日本語訳を! 2-(1)
お願いします。
If you had an important story to tell, but most of your audience couldn't read, you might tell the story by drawing it in pictures. If you wanted the story to last a very long time, you might draw those pictures in stone. That's what an Egyptian storyteller did, and his work has lasted more than 5,000 years. It's the story of the first king of Egypt. And the stone is called the Palette of Narmer.
Long before the first king, before there were people of great power, before there were towns to lead, before there were villages with headsmen, the people of Egypt lived like all prehistoric peoples. They lived in small groups on the move. They followed the food.
Ten thousand years ago the area around the Nile hadn't dried up into desert yet. Rain fell more often and fields of grass grew. Elephants plodded about, flapping their ears in the heat. Giraffes nibbled on thorny trees. Vultures rode the warm air currents in search of something dead to eat. The people of Egypt hunted gazelle and dug root vegetables.
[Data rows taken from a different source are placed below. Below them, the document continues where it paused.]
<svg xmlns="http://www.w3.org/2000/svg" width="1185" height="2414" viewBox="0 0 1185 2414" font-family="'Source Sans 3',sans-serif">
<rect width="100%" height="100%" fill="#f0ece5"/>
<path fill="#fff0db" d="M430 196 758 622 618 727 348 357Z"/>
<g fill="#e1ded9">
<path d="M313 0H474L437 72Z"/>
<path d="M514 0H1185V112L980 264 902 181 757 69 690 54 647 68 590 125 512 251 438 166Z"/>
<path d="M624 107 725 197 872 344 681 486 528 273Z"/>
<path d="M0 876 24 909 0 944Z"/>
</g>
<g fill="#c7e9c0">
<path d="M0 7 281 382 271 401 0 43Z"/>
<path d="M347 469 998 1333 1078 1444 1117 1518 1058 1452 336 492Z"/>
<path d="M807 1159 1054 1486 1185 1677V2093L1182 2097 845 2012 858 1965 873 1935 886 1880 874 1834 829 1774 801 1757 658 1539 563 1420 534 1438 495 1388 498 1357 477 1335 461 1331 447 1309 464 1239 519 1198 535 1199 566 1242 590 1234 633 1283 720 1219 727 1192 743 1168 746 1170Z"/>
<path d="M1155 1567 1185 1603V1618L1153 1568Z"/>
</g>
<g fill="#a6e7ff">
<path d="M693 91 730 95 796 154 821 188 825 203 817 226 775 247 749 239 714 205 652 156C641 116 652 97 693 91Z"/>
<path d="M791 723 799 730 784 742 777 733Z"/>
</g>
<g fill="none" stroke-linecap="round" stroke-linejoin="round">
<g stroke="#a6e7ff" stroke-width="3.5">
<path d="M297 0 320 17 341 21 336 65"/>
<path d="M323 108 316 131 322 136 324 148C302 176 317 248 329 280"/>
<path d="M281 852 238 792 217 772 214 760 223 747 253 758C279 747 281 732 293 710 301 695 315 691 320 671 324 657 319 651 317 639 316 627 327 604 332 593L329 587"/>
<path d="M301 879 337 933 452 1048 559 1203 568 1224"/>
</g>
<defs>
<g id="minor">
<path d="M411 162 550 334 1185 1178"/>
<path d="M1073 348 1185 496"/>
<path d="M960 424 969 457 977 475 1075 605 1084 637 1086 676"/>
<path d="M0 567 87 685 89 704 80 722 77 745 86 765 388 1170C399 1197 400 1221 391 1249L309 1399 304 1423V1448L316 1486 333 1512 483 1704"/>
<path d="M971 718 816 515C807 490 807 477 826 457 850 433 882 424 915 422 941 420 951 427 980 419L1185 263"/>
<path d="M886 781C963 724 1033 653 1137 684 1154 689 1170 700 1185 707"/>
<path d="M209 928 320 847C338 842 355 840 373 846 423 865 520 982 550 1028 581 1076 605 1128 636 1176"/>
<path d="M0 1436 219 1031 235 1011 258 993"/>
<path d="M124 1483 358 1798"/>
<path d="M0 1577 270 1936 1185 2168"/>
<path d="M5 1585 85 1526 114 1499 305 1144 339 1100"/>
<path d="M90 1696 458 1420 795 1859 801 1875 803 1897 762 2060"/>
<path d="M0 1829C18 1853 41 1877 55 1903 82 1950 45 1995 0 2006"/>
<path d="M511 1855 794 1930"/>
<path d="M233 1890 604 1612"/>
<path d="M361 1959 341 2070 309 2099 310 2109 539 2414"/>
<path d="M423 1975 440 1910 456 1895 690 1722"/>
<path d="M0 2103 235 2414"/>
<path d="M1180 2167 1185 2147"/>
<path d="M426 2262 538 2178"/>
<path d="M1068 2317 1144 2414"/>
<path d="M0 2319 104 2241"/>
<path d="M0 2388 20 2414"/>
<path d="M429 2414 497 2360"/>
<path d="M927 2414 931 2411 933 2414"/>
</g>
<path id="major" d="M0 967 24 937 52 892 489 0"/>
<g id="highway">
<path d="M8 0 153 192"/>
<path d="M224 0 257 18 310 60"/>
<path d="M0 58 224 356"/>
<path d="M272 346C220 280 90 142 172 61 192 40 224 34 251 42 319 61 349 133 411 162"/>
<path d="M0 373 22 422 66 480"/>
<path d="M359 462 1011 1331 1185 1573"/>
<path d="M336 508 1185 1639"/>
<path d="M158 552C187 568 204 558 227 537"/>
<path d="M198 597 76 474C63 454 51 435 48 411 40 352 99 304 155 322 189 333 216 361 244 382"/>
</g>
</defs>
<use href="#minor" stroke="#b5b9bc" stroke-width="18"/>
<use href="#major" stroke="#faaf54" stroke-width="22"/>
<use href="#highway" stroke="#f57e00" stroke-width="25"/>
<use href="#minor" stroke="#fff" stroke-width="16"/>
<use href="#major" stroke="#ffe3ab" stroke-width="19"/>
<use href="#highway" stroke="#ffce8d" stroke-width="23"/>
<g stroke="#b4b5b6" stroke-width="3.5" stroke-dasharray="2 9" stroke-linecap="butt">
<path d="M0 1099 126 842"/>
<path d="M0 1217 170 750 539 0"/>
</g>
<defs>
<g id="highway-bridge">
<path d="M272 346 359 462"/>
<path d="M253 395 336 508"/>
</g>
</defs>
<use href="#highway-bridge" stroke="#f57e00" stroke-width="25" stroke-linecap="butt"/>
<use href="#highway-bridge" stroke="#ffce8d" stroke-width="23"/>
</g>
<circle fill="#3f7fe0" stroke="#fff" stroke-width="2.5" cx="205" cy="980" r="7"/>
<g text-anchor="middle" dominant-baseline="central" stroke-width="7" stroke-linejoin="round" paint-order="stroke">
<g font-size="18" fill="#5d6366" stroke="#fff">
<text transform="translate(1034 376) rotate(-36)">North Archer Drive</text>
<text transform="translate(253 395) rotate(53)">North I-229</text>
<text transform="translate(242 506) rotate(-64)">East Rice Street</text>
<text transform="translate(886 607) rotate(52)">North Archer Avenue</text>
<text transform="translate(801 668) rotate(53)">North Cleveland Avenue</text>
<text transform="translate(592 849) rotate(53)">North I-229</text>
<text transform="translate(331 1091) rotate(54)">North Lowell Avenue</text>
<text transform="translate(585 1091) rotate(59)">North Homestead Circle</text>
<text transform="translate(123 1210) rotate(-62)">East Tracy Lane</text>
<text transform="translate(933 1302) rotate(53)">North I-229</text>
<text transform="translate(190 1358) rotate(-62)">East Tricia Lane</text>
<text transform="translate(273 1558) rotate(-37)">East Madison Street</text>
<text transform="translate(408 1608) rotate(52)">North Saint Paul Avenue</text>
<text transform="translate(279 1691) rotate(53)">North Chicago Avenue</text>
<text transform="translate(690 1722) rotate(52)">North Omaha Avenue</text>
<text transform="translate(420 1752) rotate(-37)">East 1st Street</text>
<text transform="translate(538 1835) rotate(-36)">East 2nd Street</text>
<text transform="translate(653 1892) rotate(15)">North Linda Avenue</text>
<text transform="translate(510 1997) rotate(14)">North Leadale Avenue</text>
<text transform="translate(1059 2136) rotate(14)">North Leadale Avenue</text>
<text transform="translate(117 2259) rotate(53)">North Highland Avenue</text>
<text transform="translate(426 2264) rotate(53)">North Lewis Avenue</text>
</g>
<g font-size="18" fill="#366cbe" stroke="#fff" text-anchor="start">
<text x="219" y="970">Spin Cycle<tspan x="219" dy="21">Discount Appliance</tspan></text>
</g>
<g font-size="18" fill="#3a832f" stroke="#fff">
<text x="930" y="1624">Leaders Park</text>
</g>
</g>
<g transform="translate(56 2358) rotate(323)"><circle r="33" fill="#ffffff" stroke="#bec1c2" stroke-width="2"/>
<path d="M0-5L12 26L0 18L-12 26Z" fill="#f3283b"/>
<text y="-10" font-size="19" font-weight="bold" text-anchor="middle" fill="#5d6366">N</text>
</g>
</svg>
By 6,000 years ago, the people of Egypt had begun to herd cattle. When the Nile swelled and flowed over its banks, the people would follow their cattle away from the river. Extended families sometimes joined other groups while the cattle munched in the grasslands. By the end of summer, the heat and the lack of rain shriveled the grass, and the herderr brought the cattle back to the edge of the floodplain―back to the Nile. They planted seeds and grew an early form of wheat called emmer. They grew peas, barley, and melons.
Small villages began to crop up along the Nile, just out of reach of the floodwaters. When the people argued, someone from the group would step in to solve the problem. Pretty soon they would look to that person to solve all of the problems. Power was born.